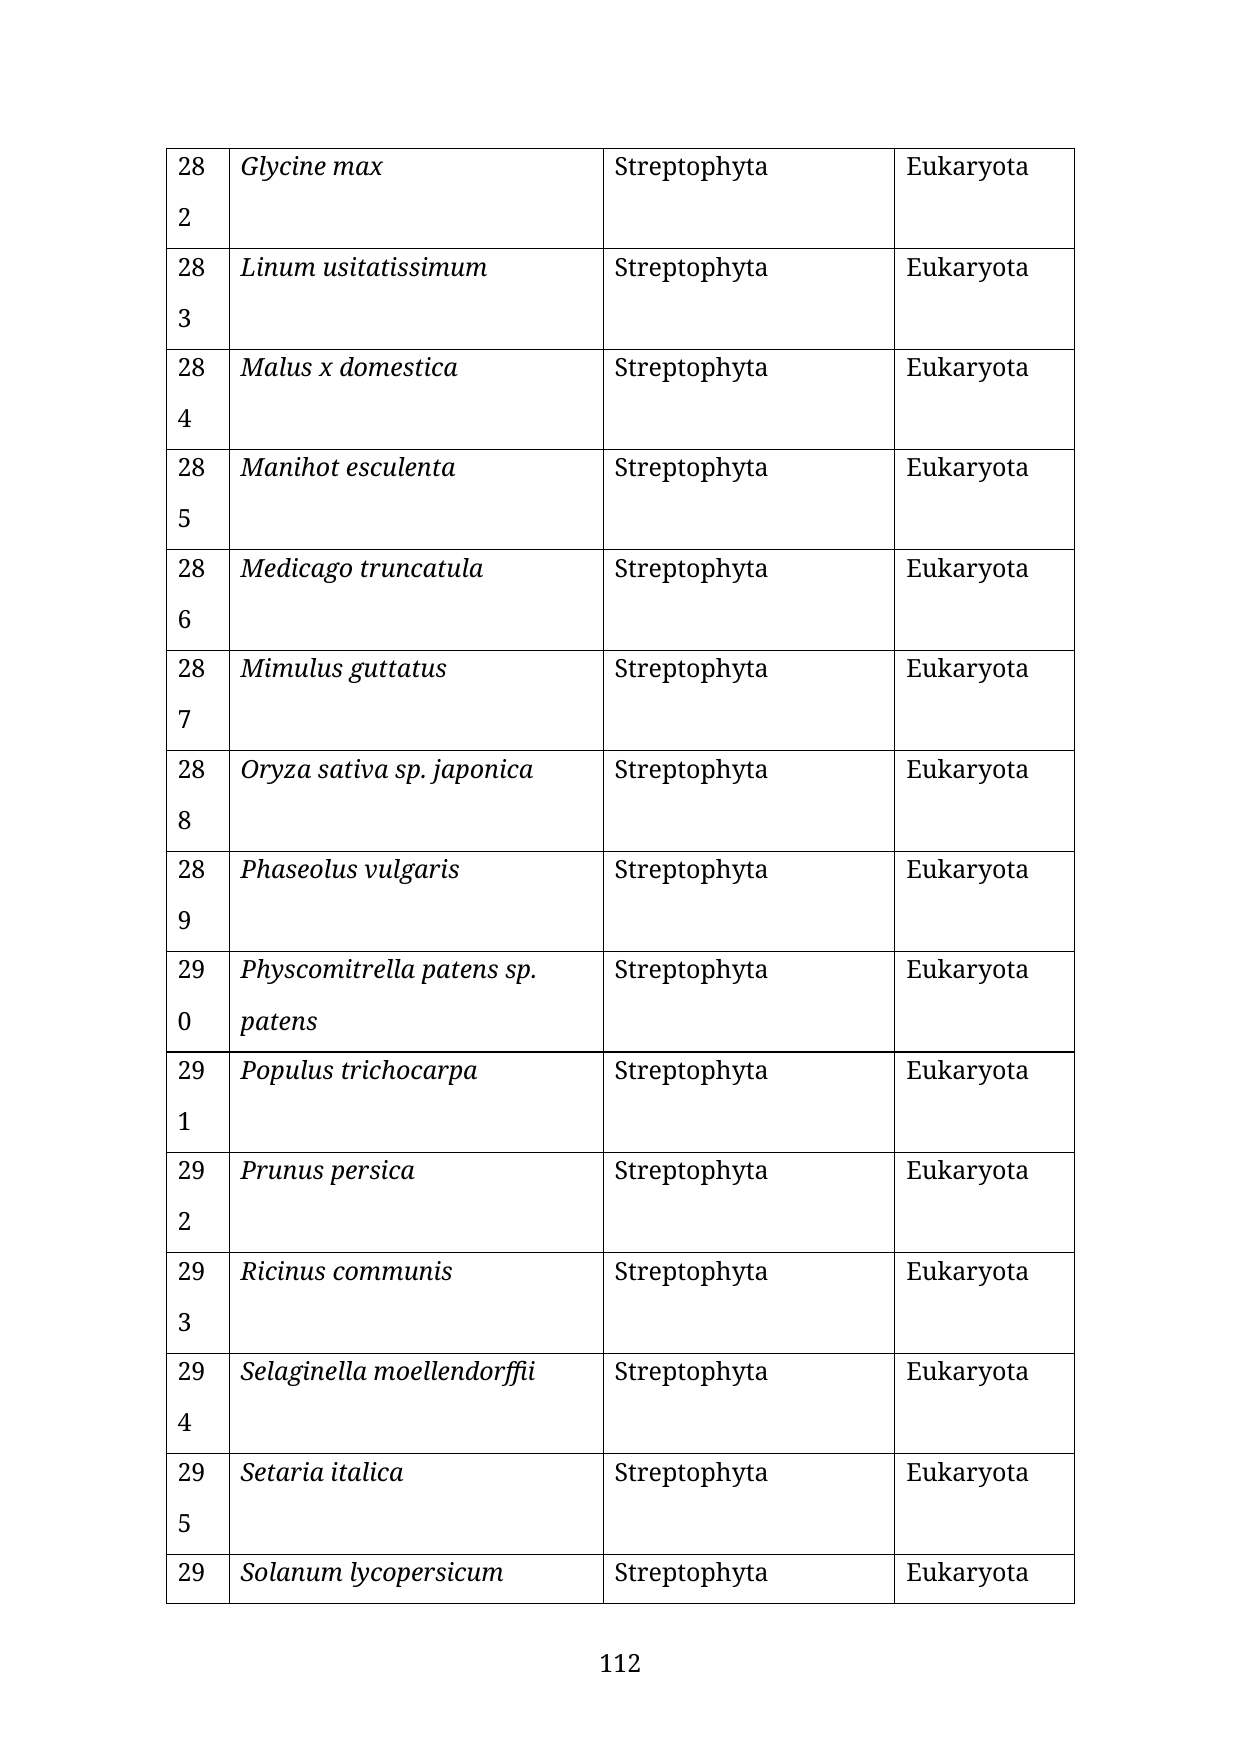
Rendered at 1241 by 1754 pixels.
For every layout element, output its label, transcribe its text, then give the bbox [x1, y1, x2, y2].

table_cell Eukaryota [895, 550, 1074, 650]
table_cell Malus x domestica [230, 350, 603, 449]
table_cell Eukaryota [895, 751, 1074, 851]
table_cell Eukaryota [895, 651, 1074, 750]
table_cell 291 [167, 1053, 229, 1152]
table_cell Selaginella moellendorffii [230, 1354, 603, 1453]
table_cell Eukaryota [895, 1454, 1074, 1553]
table_cell Eukaryota [895, 1053, 1074, 1152]
table_cell Streptophyta [604, 1555, 894, 1603]
table_cell Eukaryota [895, 1354, 1074, 1453]
table_cell Manihot esculenta [230, 450, 603, 549]
table_cell Eukaryota [895, 852, 1074, 951]
table_cell 287 [167, 651, 229, 750]
table_cell Medicago truncatula [230, 550, 603, 650]
table_cell 292 [167, 1153, 229, 1252]
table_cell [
***
Set down only these lines, exactly: the line containing "For every layout" and each line after it, through the end of the listing.

For every layout element, output its label, transcribe its text, then give the bbox [x1, y1, x2, y2].

table_cell Eukaryota [895, 550, 1074, 650]
table_cell Malus x domestica [230, 350, 603, 449]
table_cell Eukaryota [895, 751, 1074, 851]
table_cell Eukaryota [895, 651, 1074, 750]
table_cell 291 [167, 1053, 229, 1152]
table_cell Selaginella moellendorffii [230, 1354, 603, 1453]
table_cell Eukaryota [895, 1454, 1074, 1553]
table_cell Eukaryota [895, 1053, 1074, 1152]
table_cell Streptophyta [604, 1555, 894, 1603]
table_cell Eukaryota [895, 1354, 1074, 1453]
table_cell Manihot esculenta [230, 450, 603, 549]
table_cell Eukaryota [895, 852, 1074, 951]
table_cell 287 [167, 651, 229, 750]
table_cell Medicago truncatula [230, 550, 603, 650]
table_cell 292 [167, 1153, 229, 1252]
table_cell [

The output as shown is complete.